Most significant, however, was the tension between the images of peace as compromise and as anti-occupation, and the image of peace as separation. When ‘Peace Now’ introduced the last image, it did so as a response to the public mood that Israel could withdraw from Occupied Territories out of its own security considerations, and at the same time preserve the principle of compromise (by relinquishing some presence in the occupied territories), so the image was not in need of much promotion. However, it was also an image at odds to a significant degree with the other two images of peace. If negotiation and compromise would bring peace (and security along with it), then why would the two peoples need to separate? The image of peace as separation allows for a continuing perception of Palestinian hostility to Israel, and hence also for a peace that does not have to be achieved through negotiation and compromise, since separation can be imposed unilaterally. Certainly, the principle of two states for two peoples and territorial compromise entails some types of separation, such as the dismantling of the Israeli settlements in the future Palestinian state. Yet, with hindsight and in light of both the building of the separation wall and the unilateral disengagement from Gaza, it is also clear that separation of that sort has not brought peace any closer.117 It is an image that justifies continued restriction and occupation of Palestinians, as they are hostile enemies. Peace as separation has become a recipe for the oxymoron of ‘unilateral peace.’

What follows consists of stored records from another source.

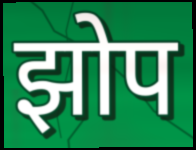
झोप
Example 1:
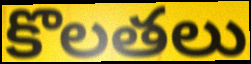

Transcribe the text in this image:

కొలతలు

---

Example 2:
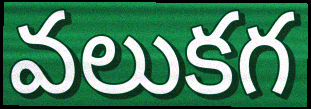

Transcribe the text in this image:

వలుకగ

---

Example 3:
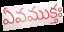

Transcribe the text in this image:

ఏవముక్తః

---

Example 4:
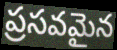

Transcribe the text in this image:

ప్రసవమైన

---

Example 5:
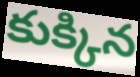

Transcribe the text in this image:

కుక్కిన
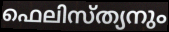
ഫെലിസ്ത്യനും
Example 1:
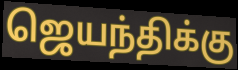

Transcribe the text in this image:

ஜெயந்திக்கு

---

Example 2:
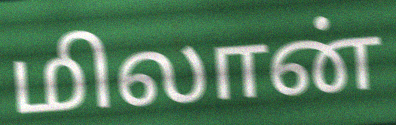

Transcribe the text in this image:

மிலான்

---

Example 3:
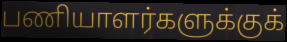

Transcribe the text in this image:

பணியாளர்களுக்குக்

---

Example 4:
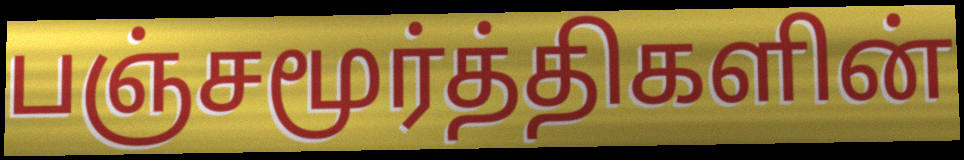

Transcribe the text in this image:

பஞ்சமூர்த்திகளின்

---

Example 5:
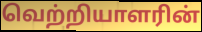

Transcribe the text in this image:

வெற்றியாளரின்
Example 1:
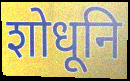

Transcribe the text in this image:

शोधूनि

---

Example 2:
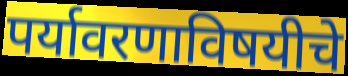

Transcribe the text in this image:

पर्यावरणाविषयीचे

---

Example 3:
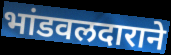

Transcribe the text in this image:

भांडवलदाराने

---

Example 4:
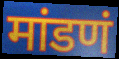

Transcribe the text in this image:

मांडणं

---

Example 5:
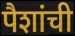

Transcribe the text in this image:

पैशांची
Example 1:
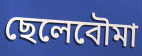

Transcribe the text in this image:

ছেলেবৌমা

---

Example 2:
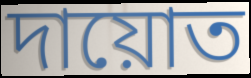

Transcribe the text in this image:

দায়োত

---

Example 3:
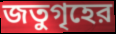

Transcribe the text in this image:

জতুগৃহের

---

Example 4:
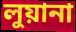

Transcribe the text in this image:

লুয়ানা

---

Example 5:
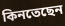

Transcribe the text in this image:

কিনতেছেন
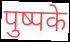
पुष्पके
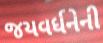
જયવર્ધનેની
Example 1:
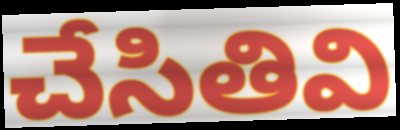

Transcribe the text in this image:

చేసితివి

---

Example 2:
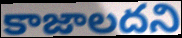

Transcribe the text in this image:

కాజాలదని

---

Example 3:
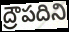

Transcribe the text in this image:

ద్రౌపదిని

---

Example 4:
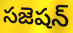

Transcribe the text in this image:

సజెషన్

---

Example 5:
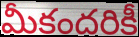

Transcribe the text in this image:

మీకందరికీ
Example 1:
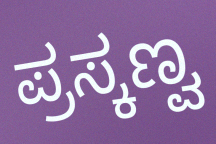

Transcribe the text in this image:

ಪ್ರಸ್ಕಣ್ವ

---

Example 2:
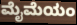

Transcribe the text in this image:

ಮೈಮೆಯಂ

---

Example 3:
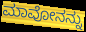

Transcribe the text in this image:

ಮಾವೋನನ್ನು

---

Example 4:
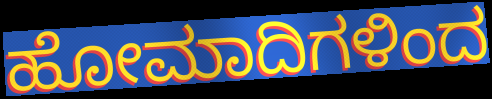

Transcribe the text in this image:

ಹೋಮಾದಿಗಳಿಂದ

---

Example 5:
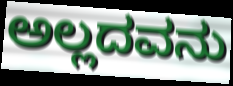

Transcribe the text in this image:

ಅಲ್ಲದವನು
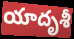
యాదృశీ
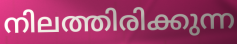
നിലത്തിരിക്കുന്ന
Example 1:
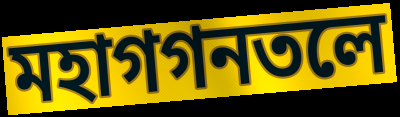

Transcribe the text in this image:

মহাগগনতলে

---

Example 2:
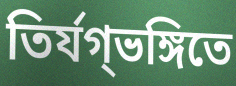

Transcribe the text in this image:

তির্যগ্ভঙ্গিতে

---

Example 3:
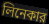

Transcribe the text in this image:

লিনেকার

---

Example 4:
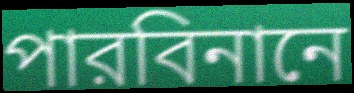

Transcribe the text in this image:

পারবিনানে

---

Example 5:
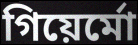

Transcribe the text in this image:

গিয়ের্মো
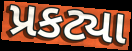
પ્રકટ્યા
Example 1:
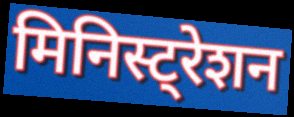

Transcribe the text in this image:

मिनिस्ट्रेशन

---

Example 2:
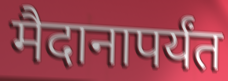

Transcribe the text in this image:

मैदानापर्यंत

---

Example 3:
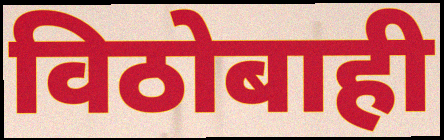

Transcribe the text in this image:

विठोबाही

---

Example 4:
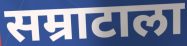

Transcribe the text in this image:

सम्राटाला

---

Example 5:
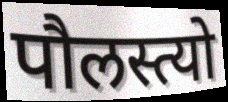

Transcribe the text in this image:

पौलस्त्यो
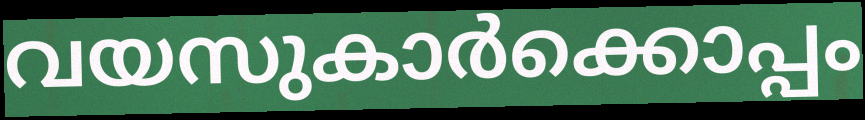
വയസുകാർക്കൊപ്പം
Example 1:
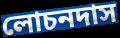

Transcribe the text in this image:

লোচনদাস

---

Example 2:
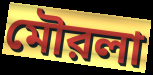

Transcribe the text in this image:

মৌরলা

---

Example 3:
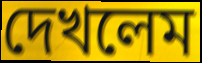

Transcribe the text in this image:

দেখলেম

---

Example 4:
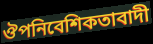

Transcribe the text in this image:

ঔপনিবেশিকতাবাদী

I am grateful to the College of Arts and Humanities Institute, Indiana University for a Travel Research grant that enabled me to conduct research during the summer of 2011. I was also a fellow of the Schusterman Center Summer Institute for Israel Studies that summer, which prepared me well for the research trip academically and funded my travel to Israel. Much of my research was undertaken at the Yad Yaari Institute, Givat Haviva, where the ‘Peace Now’ archives are held. I would like to thank the entire staff at the archive not only for making my work there productive but also for providing such a friendly and supportive atmosphere. I am also grateful to comments from the audiences at three events at which I presented the paper: Keynote speaker, for ‘Imagination & Images,' 10 year anniversary conference for the Hebrew University Cultural Studies program, November 13, 2012; Seminar of the Department of Communication and Journalism, Hebrew University of Jerusalem, November 20, 2012; Seminar of the Department of Communication, Tel Aviv University, November 28, 2012.